3.2.6 Comparison with contemporary deep learning-based solutions
The PSNR and SSIM results for both the training schemes the noise profiles, and the resolution profiles were compared with UNET++ (Zhou et al., 2018), UNET (Ronneberger et al., 2015), and NMB-TCB (Zhang et al., 2021). For fair comparison, we perfomed 5-fold cross validation for these models with the same learning rate, number of epochs, and early stopping patience for training as used with proposed model and report mean PSNR and SSIM results. Table 7 presents a comparison of the mean PSNR and SSIM values for the datasets, and also enlists the GCNR results for the SOD-Ground dataset. Although, the PSNR values for BUS dataset do not show a significant improvement, it can be seen that using the proposed method and the US image formation physics knowledge in the training can bring noticeable improvements in the SSIM values for BUS dataset. Moreover, it is also evident from the comparative results that the proposed method outperforms all the other methods in-terms of both PSNR and SSIM. It can also be seen that the PSNR and SSIM values of the proposed method on the SOD datasets also improved greatly using the proposed method which advocates the robustness of our proposed method.
TABLE 7. Comaprison of PSNR, SSIM, and GCNR results. The mean input PSNR for BUS dataset is 26.0071 ± 2.3083 dB, SOD-image dataset is 12.1587 ± 0.7839 dB, and SOD-Ground dataset is 12.5272 ± 0.8243 dB. The mean input SSIM for BUS dataset is 0.7098 ± 0.0761 dB, SOD-image dataset is 0.5570 ± 0.1205 dB, and SOD-Ground dataset is 0.1556 ± 0.1451 dB. The mean input GCNR for SOD-Ground dataset is 0.9936 ± 0.0039.
We also calculated GCNR for the SOD-ground dataset to evaluate the improvement in contrast in the output images of the proposed method compared to the other methods. GCNR is an image quality index based on the overlap area of the probability density function inside and outside the target area (Rodriguez-Molares et al., 2018). The GCNR results are presented in Table 7. It is evident from the table that the proposed method outperforms all other deep CNN models in-terms of GCNR. To summarize, it can be observed from the ablation studies and comparative results that the proposed deep CNN-based US image enhancement method can not only perform speckle noise reduction, but can also preserve the texture information by leveraging the fusion of receptive fields of different sizes in the resolution enhancement network. It can also be concluded from the results that augmenting US image formation physics informed data with the real-world US datasets can improve the performance as well as generalization ability of deep learning-based US image enhancement methods.

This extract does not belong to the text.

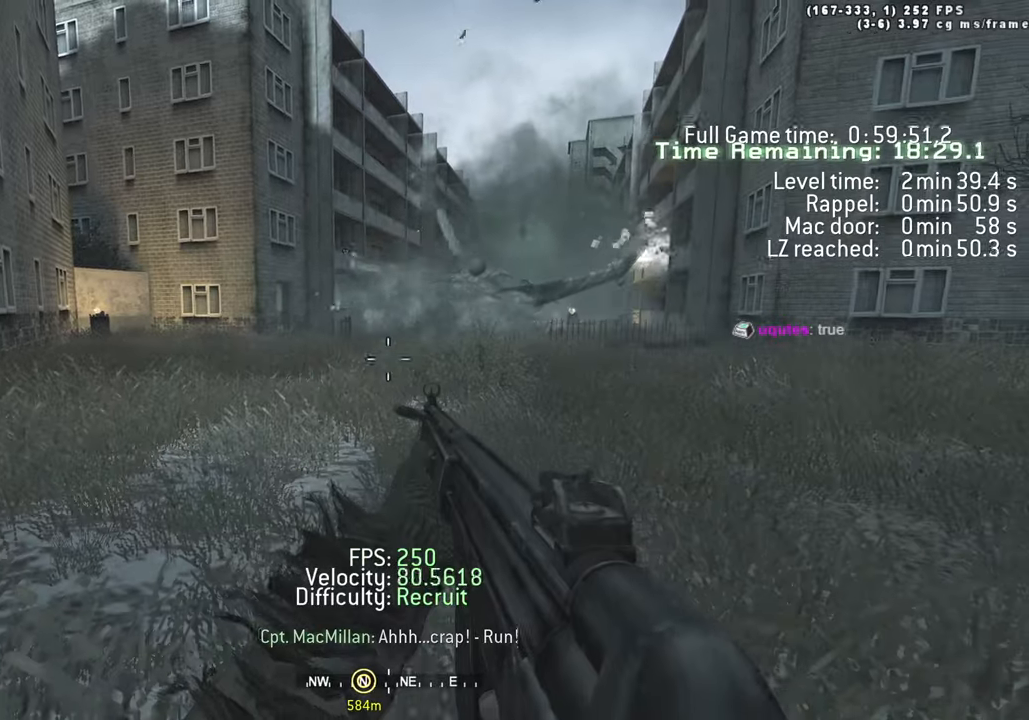
{"keys": [], "events": []}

3.2.7 Comparison with conventional speckle-denoising methods
To provide a comparison with conventional ultrasound speckle denoising techniques, different algorithms are selected to represent diverse filtration techniques, herein we implemented three popular methods namely Probabilistic Patch-Based filter (PPB) (Deledalle et al., 2009), speckle-reducing anisotropic diffusion (SRAD) algorithm (Yu and Acton, 2002; Aja-Fernández and Alberola-López, 2006) and image filtered using non-local low-rank (NLLR) normal filtration (Zhu et al., 2017) and compare them with the proposed model trained on noise profile II (Rayleigh noise variance = 0.1, Gaussian filter standard deviation = 0.7). The codes for PPB and NLLR are downloaded from their official sites while for SRAD the official MATLAB built-in functions of specklefilt is used. For SRAD, default settings were used whereas for PPB, the noise levels are set to 2, and filter size of 3 × 3 was used, while for NLLR, the same configuration i.e., beta = 10, and H = 5 is used for generating ground truths is used here as well.

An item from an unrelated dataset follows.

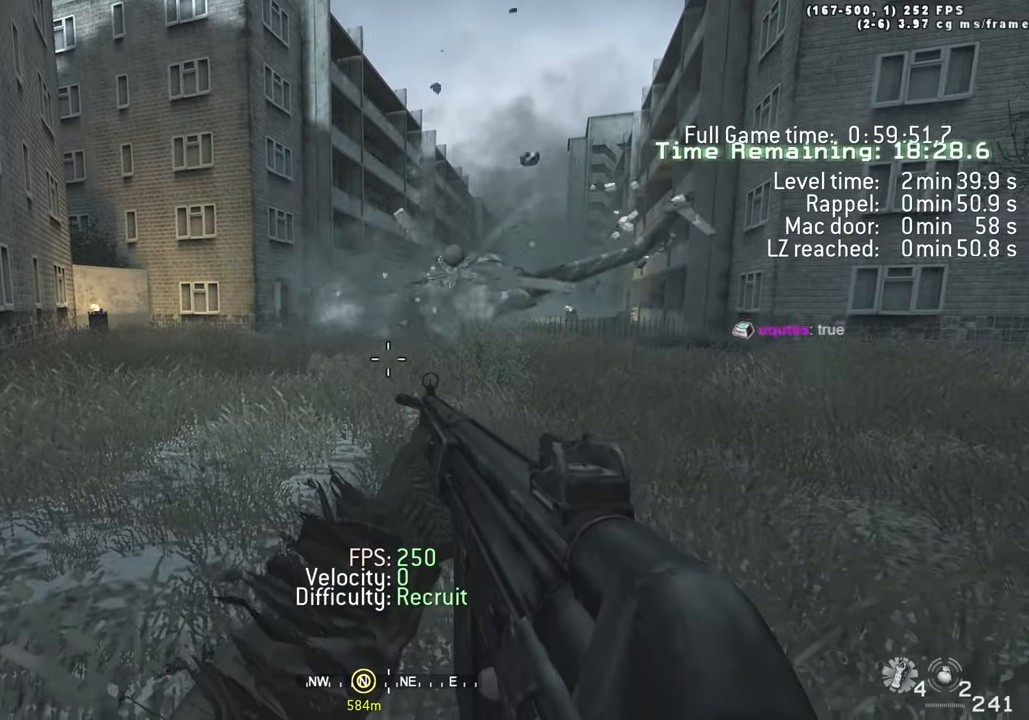
{"keys": [], "events": []}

As mentioned earlier, a major limitation of conventional image denoising methods is that they are designed to remove specific noise only, and do not improve the overall image quality e.g., resolution, contrast, etc. From the results in Figure 9 it can be seen that the proposed method does not only reduce speckle but also improves the overall quality and enhances the anatomical structural detail and overall contrast. The contrast-recovery (CR) scores for each method are shown with their corresponding results. For contrast-recovery calculation mean pixel intensities of two regions-of-interest (ROIs) are compared, the ROIs are shown in blue/orange masked region of input images.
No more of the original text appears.